"Somos sociais ou antissociais?"
A minha primeira experiência com congressos de Gestalt-terapia foi no ano de 2013 no evento nacional aqui em Recife. Fiquei maravilhada com o encontro e com as repercussões que esse gerou sobre mim. Criei a ideia de que os congressos de Gestalt-terapia eram profundamente inquietantes e terapêuticos. Com esse pensamento cheguei ao XVI Congresso Internacional de Gestalt-terapia no Rio de Janeiro e fui surpreendida.
Na noite de abertura fomos atravessados. Aos arredores da UERJ, local que estava recebendo o evento, ocorria um protesto de moradores de uma favela próxima contra a desapropriação de terras. Também havia dentro da Universidade, no prédio em frente ao nosso, um movimento dos estudantes e esses quebravam vidros e gritavam palavras de ordem. A situação estava tensa. O metrô estava fechado, na rua havia batalhão do choque e policiais, nenhum carro passava. Nós estávamos trancados em um teatro e por um bom tempo não fazíamos ideia do que acontecia lá fora. Até o momento em que fomos informados que precisaríamos evacuar a Universidade com urgência. O desespero se instaurou, pois cada um que contava sua versão. Disseram que havia morrido um chefe do tráfico e estavam protestando por isso, chegaram a dizer que se continuássemos juntos, eles (seja lá quem fosse) não entrariam atirando em nós. Entre a tentativa de manter-se calmo e o clima de pânico que surgia entre nós havia o pensamento: Como isso pode estar acontecendo? Eu paguei caro por isso aqui.
Era incerto a continuidade do evento. Saímos por uma "rota segura" e lá fora as pessoas estavam calmas e vivendo a sua rotina normalmente. Enquanto nós, que carregávamos pastinhas azuis, corríamos desesperados e duelávamos por um táxi que aceitasse nos levar para o destino desejado. Foi difícil, mas chegamos bem.
No outro dia, fui normalmente para o congresso, e aqui começo a falar da minha experiência pessoal, mas com um sentimento de incerteza e certo incômodo. Após as apresentações da manhã fomos convidados a nos reunirmos no grande teatro para resolver questões da organização do Congresso. Lá somos informados que o evento não poderá mais ocorrer na Universidade por riscos de novas mobilizações e protestos. O reitor temia por nossa segurança e o evento terá que ser transferido para uma Universidade Particular, pois lá "não acontece dessas coisas". Teríamos algumas perdas. O congresso não iria acontecer dentro do programado.

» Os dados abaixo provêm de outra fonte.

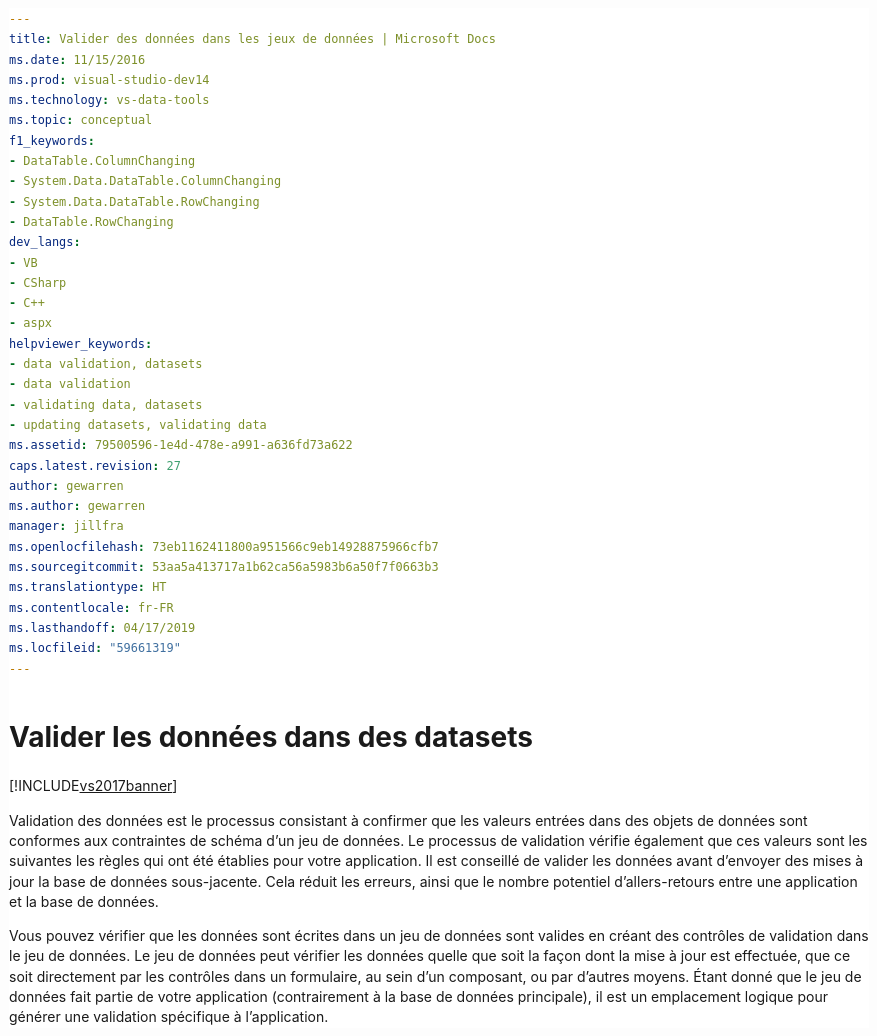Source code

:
 ```yaml
---
title: Valider des données dans les jeux de données | Microsoft Docs
ms.date: 11/15/2016
ms.prod: visual-studio-dev14
ms.technology: vs-data-tools
ms.topic: conceptual
f1_keywords:
- DataTable.ColumnChanging
- System.Data.DataTable.ColumnChanging
- System.Data.DataTable.RowChanging
- DataTable.RowChanging
dev_langs:
- VB
- CSharp
- C++
- aspx
helpviewer_keywords:
- data validation, datasets
- data validation
- validating data, datasets
- updating datasets, validating data
ms.assetid: 79500596-1e4d-478e-a991-a636fd73a622
caps.latest.revision: 27
author: gewarren
ms.author: gewarren
manager: jillfra
ms.openlocfilehash: 73eb1162411800a951566c9eb14928875966cfb7
ms.sourcegitcommit: 53aa5a413717a1b62ca56a5983b6a50f7f0663b3
ms.translationtype: HT
ms.contentlocale: fr-FR
ms.lasthandoff: 04/17/2019
ms.locfileid: "59661319"
---
```

# <a name="validate-data-in-datasets"></a>Valider les données dans des datasets
[!INCLUDE[vs2017banner](../includes/vs2017banner.md)]

Validation des données est le processus consistant à confirmer que les valeurs entrées dans des objets de données sont conformes aux contraintes de schéma d’un jeu de données. Le processus de validation vérifie également que ces valeurs sont les suivantes les règles qui ont été établies pour votre application. Il est conseillé de valider les données avant d’envoyer des mises à jour la base de données sous-jacente. Cela réduit les erreurs, ainsi que le nombre potentiel d’allers-retours entre une application et la base de données.  
  
 Vous pouvez vérifier que les données sont écrites dans un jeu de données sont valides en créant des contrôles de validation dans le jeu de données. Le jeu de données peut vérifier les données quelle que soit la façon dont la mise à jour est effectuée, que ce soit directement par les contrôles dans un formulaire, au sein d’un composant, ou par d’autres moyens. Étant donné que le jeu de données fait partie de votre application (contrairement à la base de données principale), il est un emplacement logique pour générer une validation spécifique à l’application.  
  
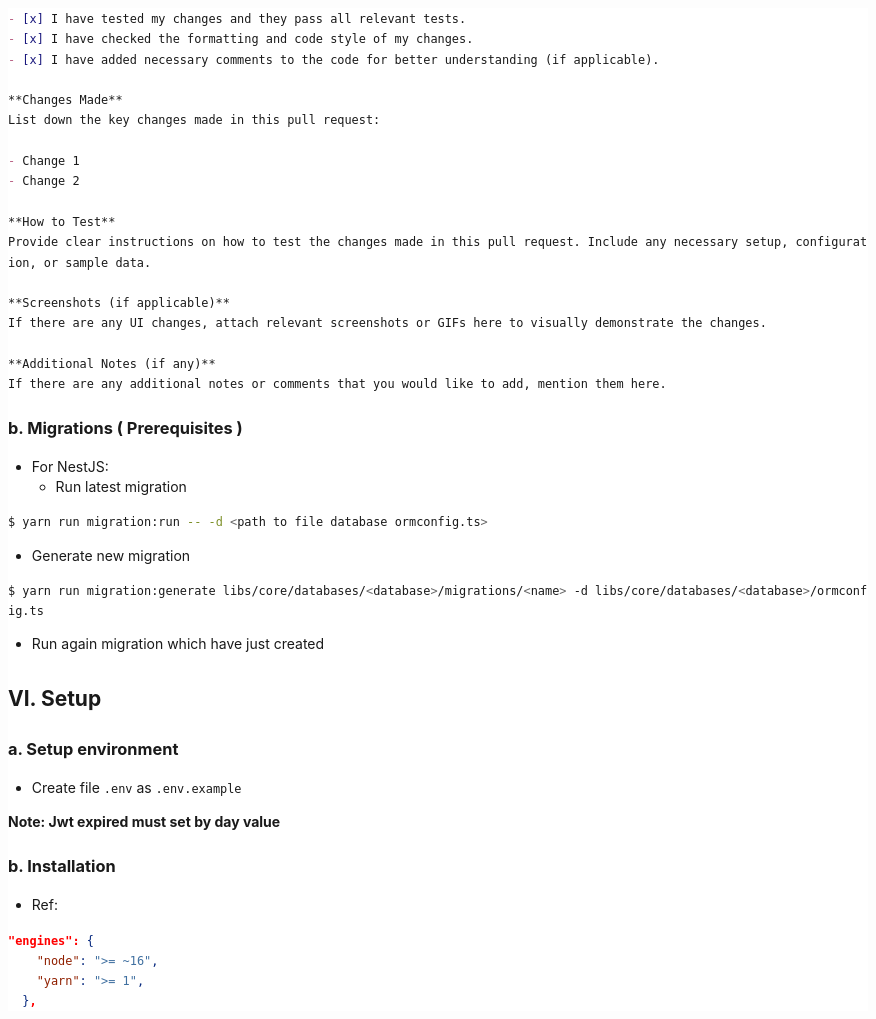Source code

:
 ```md
- [x] I have tested my changes and they pass all relevant tests.
- [x] I have checked the formatting and code style of my changes.
- [x] I have added necessary comments to the code for better understanding (if applicable).

**Changes Made**
List down the key changes made in this pull request:

- Change 1
- Change 2

**How to Test**
Provide clear instructions on how to test the changes made in this pull request. Include any necessary setup, configuration, or sample data.

**Screenshots (if applicable)**
If there are any UI changes, attach relevant screenshots or GIFs here to visually demonstrate the changes.

**Additional Notes (if any)**
If there are any additional notes or comments that you would like to add, mention them here.

```

### b. Migrations ( Prerequisites )

- For NestJS:
  - Run latest migration
```bash
$ yarn run migration:run -- -d <path to file database ormconfig.ts>
```

  - Generate new migration
```bash
$ yarn run migration:generate libs/core/databases/<database>/migrations/<name> -d libs/core/databases/<database>/ormconfig.ts
```
  - Run again migration which have just created

## VI. Setup

### a. Setup environment

- Create file `.env` as `.env.example`

**Note: Jwt expired must set by day value**

### b. Installation

- Ref:

```json
"engines": {
    "node": ">= ~16",
    "yarn": ">= 1",
  },
```


  [DbName.Postgres]: DbConfig.Postgres,
  [DbName.Mongo]: DbConfig.Mongo,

E assim, lá estou eu, sentada naquela poltrona sem acreditar no que estava acontecendo. Sentindo-me lesada, impotente, frustrada e preocupada. Fiquei lembrando do questionamento lançado por uma palestrante: "Somos sociais ou antissociais?". Não dava para negar a realidade. Não dava para discutir sobre os conceitos de Contato, Campo e Ajustamento Criativo e negar o meio social em que vivemos. Como pensar figura e fundo e não levar em consideração a nossa experiência naquelas circunstâncias? Eu sou um ser social e faço parte de tudo isso. E tudo isso faz parte de mim. Os moradores da favela da mangueira e os estudantes da UERJ jogaram isso na minha cara. O que fazer diante disso? Por enquanto a alternativa que encontramos é mudar de lugar. Ir para longe. Afastar-nos. Vamos agora para a Universidade de Santa Úrsula (e que ela nos proteja). No entanto, penso: não é assim que sempre fazemos? Não é assim que "resolvemos"?
É, os Congressos de Gestalt-terapia são extremamente inquietantes.